São Paulo, 14 (AE) - O roubo de cargas em São Paulo aumentou 24,78% em 1998. Em 97, foram registrados 1.069 roubos a caminhões, enquanto no ano passado subiu para 1.334 casos. A capital paulista concentra o maior número de ocorrências, com um total de 808 casos, seguidas pelas rodovias, que registraram 369 assaltos no ano passado, e pela região da Grande São Paulo, com 307 roubos. Os números foram constatados no levantamento realizado pelo Sindicato das Empresas de Transporte de Carga de São Paulo e Região (Setcesp) e mostram dados de todo Estado de São Paulo em 1998.

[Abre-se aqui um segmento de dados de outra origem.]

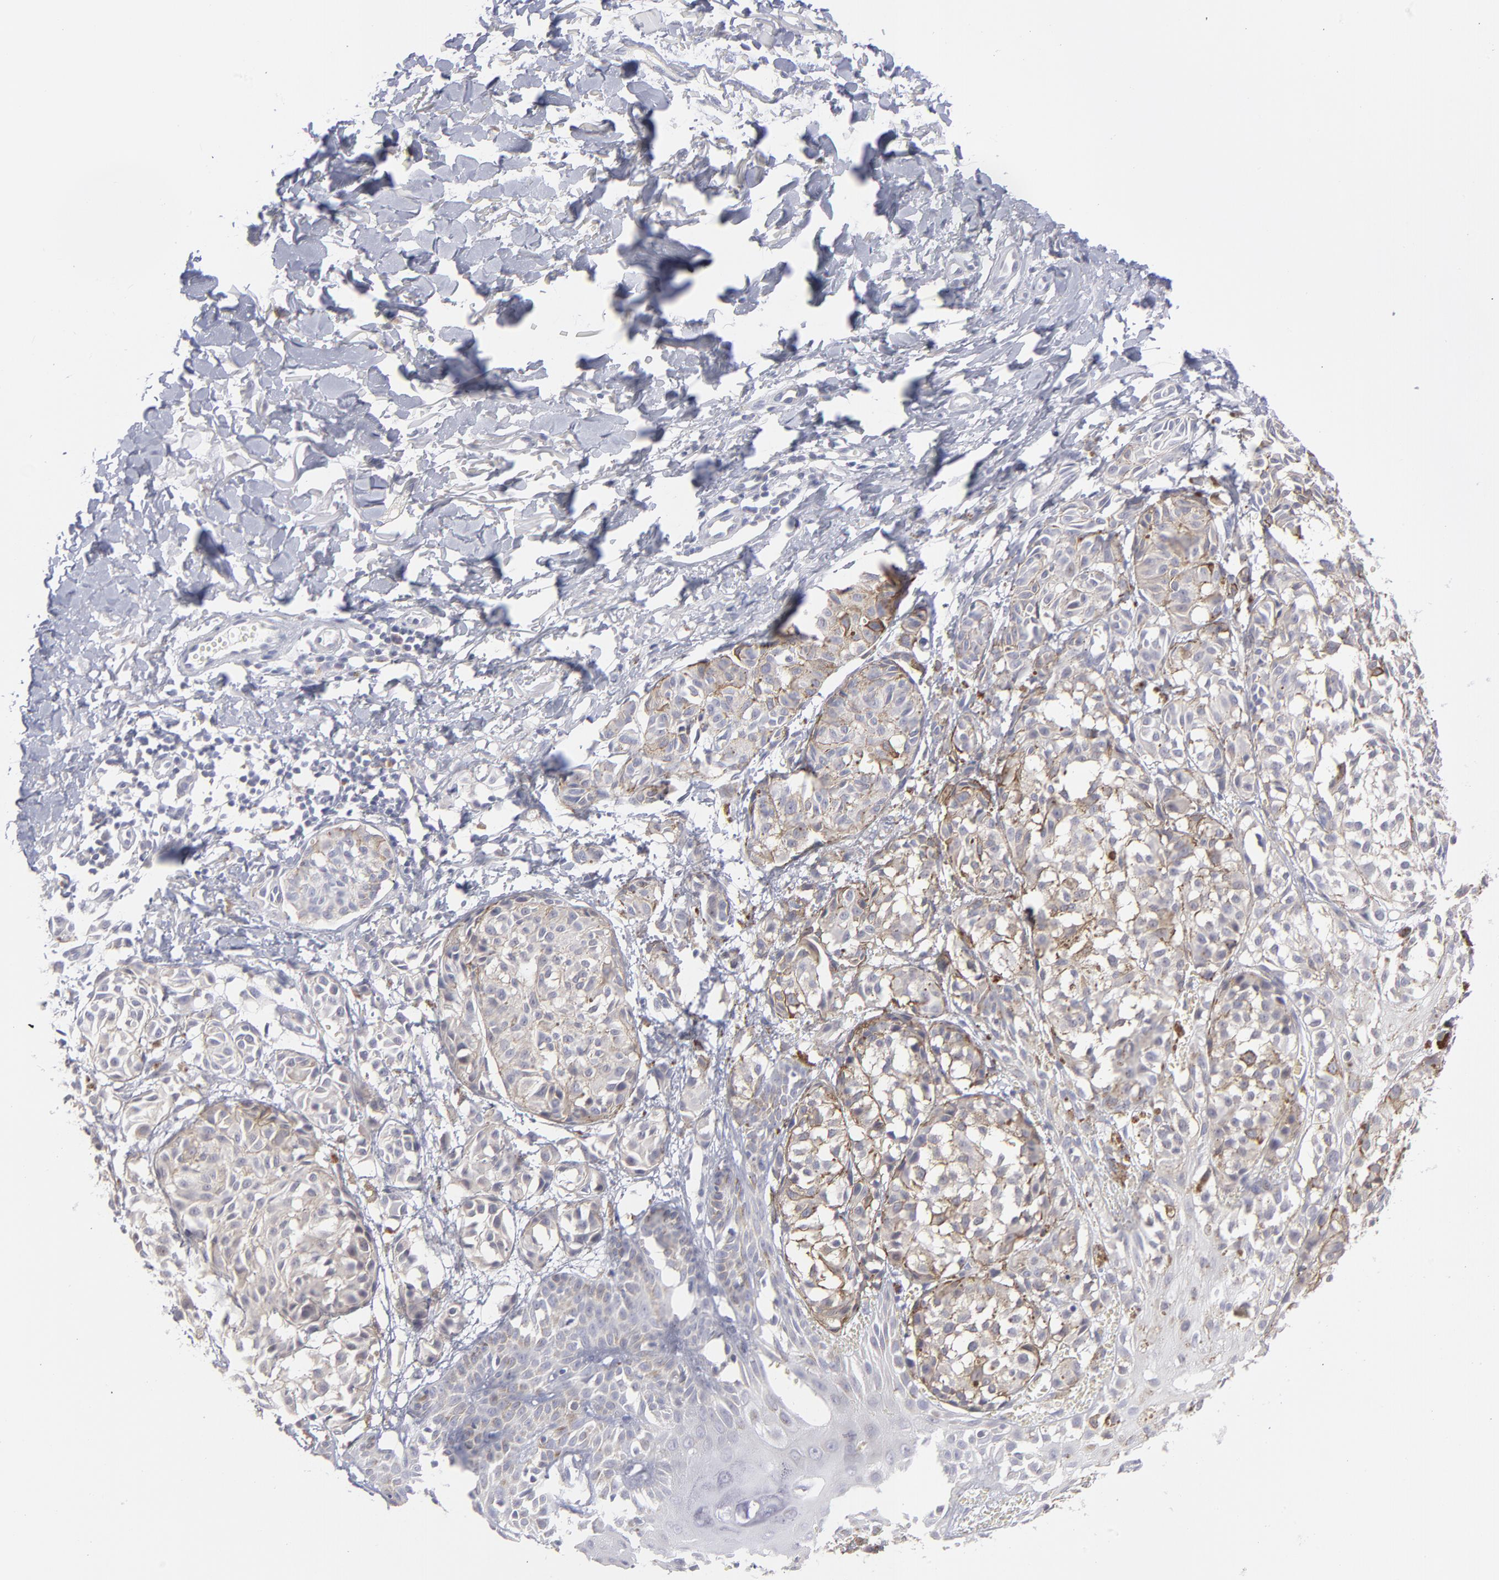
{"staining": {"intensity": "negative", "quantity": "none", "location": "none"}, "tissue": "melanoma", "cell_type": "Tumor cells", "image_type": "cancer", "snomed": [{"axis": "morphology", "description": "Malignant melanoma, NOS"}, {"axis": "topography", "description": "Skin"}], "caption": "The histopathology image exhibits no staining of tumor cells in melanoma.", "gene": "MTHFD2", "patient": {"sex": "male", "age": 76}}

Por sorte dos transportadores, o valor do prejuízo não acompanhou o crescimento do total de ocorrências. O aumento ficou em torno de 3%, registrando US$ 122,459 milhões, contra US$ 118,750 em 97. Para o coronel Paulo Roberto de Souza, assessor de segurança do Setcesp ``isso se deve às medidas de segurança adotadas pelas empresas, pois mesmo com o aumento da criminalidade, conseguimos evitar um prejuízo ainda maior.' Ele explicou que as empresas transportadoras estão fazendo a divisão de grandes cargas em diversos caminhões e em diferentes horários. ``Uma carga de US$ 1 milhão, por exemplo, é dividida em três ou quatro caminhões, reduzindo consideravelmente o prejuízo em caso de roubo', explicou. ``estas medidas são chamadas de gerenciamento de risco.' Os itens mais visados pelos ladrões foram os produtos alimentícios (233 ocorrências), cigarros (190), e produtos de higiene e limpeza (97). Já o item que acumulou maior prejuízo foram os produtos farmacêuticos. Mesmo com 80 roubos, os remédios somaram um prejuízo de US$ 14,622 milhões, superando alimentos (US$ 13,295 milhões) e cigarros (US$ 11,117 milhões).
Entre as rodovias, a Anhanguera manteve a condição de estrada mais perigosa do Estado em termos de roubo de cargas, com 58 ocorrências, seguida pela Via Dutra, com 51 casos. Na cidade de São Paulo, a zona leste é a que mais oferece risco aos motoristas, com 137 roubos.